- Problem to solve:
When you reach the line in the listing below that contains "13 Excerpts from", begin returning lines exactly as written, and stop after the line that contains "14 Personal interview". Return no other lines.

- Entries supplied:
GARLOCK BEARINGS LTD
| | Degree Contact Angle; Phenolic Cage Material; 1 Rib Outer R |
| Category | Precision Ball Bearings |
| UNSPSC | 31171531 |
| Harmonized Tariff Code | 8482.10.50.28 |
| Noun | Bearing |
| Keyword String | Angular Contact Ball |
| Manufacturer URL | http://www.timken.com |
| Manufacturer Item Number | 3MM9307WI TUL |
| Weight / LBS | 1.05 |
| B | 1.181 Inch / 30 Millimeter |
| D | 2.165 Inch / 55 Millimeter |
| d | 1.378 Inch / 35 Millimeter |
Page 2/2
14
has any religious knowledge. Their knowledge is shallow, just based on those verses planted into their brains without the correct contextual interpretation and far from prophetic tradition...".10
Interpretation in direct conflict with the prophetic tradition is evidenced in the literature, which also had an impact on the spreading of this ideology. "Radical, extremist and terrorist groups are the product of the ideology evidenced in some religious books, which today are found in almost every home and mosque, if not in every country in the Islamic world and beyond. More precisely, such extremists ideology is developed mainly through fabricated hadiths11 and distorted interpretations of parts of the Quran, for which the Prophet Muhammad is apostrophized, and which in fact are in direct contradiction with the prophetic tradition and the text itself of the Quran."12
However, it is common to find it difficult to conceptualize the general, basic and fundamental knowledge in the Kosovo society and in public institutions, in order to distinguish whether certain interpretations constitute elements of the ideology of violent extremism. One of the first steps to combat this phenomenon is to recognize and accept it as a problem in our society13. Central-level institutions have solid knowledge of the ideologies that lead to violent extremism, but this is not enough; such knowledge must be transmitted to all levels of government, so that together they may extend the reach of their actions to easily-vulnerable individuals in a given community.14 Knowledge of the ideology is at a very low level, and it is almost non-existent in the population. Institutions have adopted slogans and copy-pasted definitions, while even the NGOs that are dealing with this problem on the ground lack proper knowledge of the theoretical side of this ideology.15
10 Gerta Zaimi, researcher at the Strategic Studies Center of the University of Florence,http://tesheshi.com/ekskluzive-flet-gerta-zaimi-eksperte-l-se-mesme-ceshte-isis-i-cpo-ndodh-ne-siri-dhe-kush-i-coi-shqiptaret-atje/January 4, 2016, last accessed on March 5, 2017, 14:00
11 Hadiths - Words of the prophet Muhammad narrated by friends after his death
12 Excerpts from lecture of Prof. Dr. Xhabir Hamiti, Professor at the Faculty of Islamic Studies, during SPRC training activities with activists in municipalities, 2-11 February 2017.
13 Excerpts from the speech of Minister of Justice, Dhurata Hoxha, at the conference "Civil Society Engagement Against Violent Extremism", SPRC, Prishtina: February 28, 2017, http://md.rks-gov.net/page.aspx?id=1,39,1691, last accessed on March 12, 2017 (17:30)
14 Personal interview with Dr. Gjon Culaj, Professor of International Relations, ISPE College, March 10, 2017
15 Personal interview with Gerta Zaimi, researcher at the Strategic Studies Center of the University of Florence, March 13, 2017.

- Result of the task:
13 Excerpts from the speech of Minister of Justice, Dhurata Hoxha, at the conference "Civil Society Engagement Against Violent Extremism", SPRC, Prishtina: February 28, 2017, http://md.rks-gov.net/page.aspx?id=1,39,1691, last accessed on March 12, 2017 (17:30)
14 Personal interview with Dr. Gjon Culaj, Professor of International Relations, ISPE College, March 10, 2017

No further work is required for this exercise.